=== What the task asks ===
Every line in the records below that holds the word "GenerationSoftware" is to be copied.

Data records
************

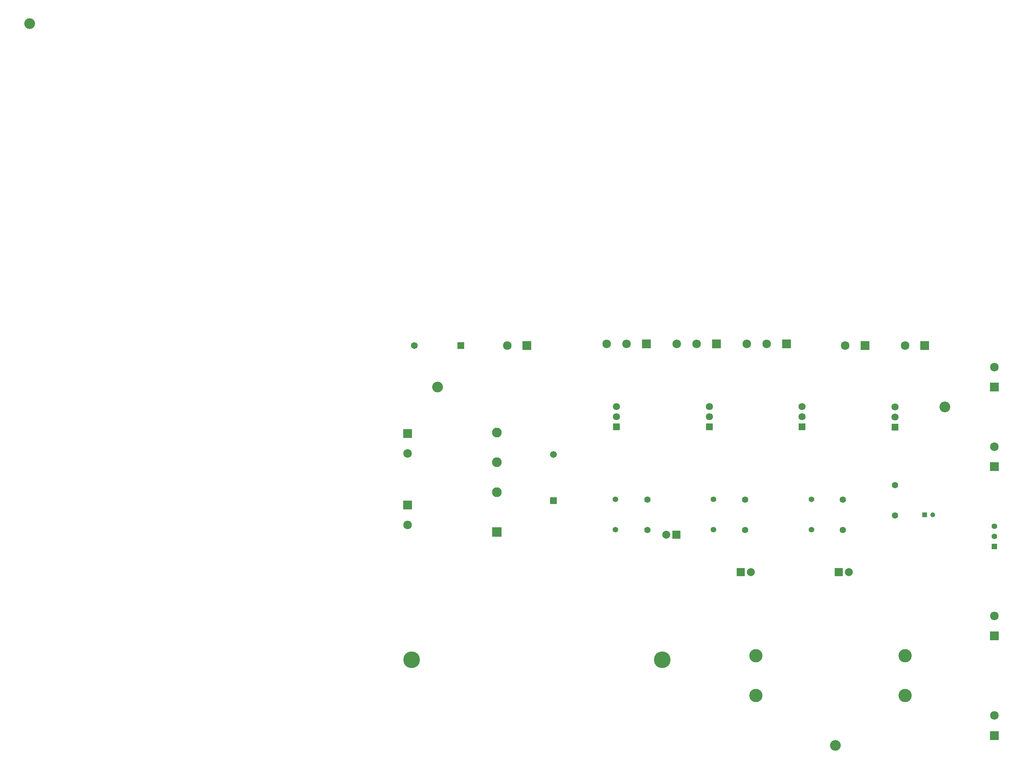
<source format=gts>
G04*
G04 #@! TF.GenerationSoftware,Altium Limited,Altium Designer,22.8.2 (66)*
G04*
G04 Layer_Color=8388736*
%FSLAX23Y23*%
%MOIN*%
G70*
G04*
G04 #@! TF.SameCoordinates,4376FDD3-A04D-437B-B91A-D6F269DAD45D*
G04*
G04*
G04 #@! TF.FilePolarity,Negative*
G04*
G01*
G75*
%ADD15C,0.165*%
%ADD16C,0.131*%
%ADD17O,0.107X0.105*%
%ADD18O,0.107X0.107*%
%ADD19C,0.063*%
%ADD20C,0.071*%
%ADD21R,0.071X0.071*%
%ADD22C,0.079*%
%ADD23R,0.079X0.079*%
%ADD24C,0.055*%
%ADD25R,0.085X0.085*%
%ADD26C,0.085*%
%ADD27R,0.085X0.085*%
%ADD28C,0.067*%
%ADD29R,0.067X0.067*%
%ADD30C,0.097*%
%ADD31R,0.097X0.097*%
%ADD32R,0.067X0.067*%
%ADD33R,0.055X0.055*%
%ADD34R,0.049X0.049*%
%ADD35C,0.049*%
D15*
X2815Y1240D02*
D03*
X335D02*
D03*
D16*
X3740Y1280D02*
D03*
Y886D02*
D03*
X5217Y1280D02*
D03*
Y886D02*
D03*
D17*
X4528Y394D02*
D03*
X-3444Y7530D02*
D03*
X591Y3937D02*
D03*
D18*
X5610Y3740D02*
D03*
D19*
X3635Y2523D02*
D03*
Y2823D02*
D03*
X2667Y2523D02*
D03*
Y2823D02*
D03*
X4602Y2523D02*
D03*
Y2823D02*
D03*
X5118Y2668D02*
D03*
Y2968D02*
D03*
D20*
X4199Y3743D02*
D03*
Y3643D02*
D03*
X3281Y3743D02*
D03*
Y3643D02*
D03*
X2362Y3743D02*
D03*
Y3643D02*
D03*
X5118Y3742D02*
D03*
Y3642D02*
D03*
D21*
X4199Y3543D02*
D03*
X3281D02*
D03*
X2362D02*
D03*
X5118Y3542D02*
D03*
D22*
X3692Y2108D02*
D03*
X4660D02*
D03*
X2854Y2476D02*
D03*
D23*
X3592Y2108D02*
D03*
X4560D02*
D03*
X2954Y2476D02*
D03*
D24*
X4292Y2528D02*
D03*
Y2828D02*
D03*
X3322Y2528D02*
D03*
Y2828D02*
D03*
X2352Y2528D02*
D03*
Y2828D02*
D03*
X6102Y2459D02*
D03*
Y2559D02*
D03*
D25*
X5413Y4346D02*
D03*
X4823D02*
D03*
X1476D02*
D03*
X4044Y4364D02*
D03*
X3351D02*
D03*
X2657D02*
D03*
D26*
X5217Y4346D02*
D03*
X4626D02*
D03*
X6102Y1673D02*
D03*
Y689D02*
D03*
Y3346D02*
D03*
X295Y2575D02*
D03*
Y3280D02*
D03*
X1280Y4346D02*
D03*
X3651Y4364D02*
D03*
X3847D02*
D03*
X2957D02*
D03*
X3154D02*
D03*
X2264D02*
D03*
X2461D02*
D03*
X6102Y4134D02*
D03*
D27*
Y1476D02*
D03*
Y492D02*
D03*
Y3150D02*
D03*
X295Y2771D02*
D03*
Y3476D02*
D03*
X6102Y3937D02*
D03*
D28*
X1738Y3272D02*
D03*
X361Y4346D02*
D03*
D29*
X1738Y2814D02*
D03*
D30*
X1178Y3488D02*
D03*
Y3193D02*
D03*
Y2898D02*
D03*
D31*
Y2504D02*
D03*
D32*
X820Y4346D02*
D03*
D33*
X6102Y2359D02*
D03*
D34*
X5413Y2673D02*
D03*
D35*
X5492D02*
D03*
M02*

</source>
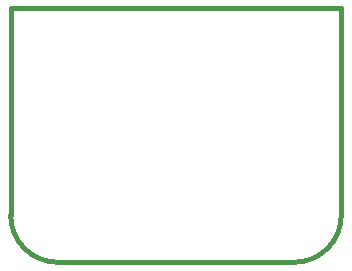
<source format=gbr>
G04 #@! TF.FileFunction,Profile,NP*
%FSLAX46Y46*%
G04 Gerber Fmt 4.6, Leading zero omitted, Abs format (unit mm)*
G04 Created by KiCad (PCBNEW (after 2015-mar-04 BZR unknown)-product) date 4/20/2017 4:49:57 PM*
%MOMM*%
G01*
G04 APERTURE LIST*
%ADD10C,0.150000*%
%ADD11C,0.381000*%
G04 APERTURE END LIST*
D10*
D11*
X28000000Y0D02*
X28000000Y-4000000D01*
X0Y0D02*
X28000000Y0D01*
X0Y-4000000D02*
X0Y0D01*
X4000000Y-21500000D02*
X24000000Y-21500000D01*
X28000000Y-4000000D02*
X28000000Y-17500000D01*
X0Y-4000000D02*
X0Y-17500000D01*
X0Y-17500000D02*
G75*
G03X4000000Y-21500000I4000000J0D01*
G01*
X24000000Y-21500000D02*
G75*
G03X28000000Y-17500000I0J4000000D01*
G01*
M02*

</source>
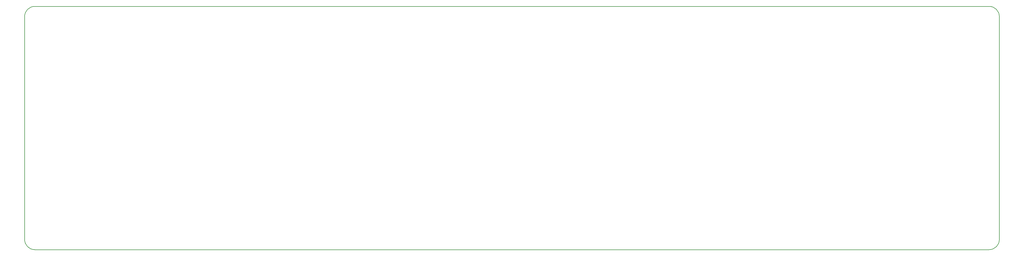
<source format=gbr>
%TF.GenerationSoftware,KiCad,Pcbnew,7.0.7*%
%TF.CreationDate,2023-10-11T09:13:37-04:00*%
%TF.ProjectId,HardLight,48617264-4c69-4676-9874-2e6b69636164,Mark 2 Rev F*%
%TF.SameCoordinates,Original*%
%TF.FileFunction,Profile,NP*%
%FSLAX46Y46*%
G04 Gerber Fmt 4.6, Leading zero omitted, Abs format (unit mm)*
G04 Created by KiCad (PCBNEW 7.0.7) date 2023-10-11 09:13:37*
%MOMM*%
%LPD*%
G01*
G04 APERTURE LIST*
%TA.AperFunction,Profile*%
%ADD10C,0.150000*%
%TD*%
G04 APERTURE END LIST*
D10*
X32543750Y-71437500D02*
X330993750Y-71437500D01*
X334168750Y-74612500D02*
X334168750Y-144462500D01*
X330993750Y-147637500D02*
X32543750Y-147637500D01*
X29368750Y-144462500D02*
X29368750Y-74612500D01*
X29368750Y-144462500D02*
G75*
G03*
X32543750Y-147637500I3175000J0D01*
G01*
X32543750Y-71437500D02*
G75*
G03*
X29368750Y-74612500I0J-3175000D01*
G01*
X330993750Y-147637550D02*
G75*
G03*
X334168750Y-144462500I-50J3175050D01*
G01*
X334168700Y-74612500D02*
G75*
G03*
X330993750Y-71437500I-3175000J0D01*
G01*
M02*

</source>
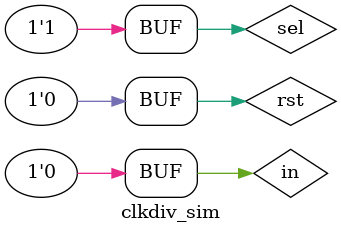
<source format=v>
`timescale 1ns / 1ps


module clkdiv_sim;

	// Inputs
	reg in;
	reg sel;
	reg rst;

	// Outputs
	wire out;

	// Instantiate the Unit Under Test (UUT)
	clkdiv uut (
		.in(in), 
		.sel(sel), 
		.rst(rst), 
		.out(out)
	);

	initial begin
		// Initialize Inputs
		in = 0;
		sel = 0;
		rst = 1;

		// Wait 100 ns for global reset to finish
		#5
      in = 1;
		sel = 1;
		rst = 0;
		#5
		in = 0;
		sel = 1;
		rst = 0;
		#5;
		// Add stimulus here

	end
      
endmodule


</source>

************

=== Reply to the task ===
G04 #@! TF.GenerationSoftware,Altium Limited,Altium Designer,22.8.2 (66)*
%TF.GenerationSoftware,KiCad,Pcbnew,7.0.7*%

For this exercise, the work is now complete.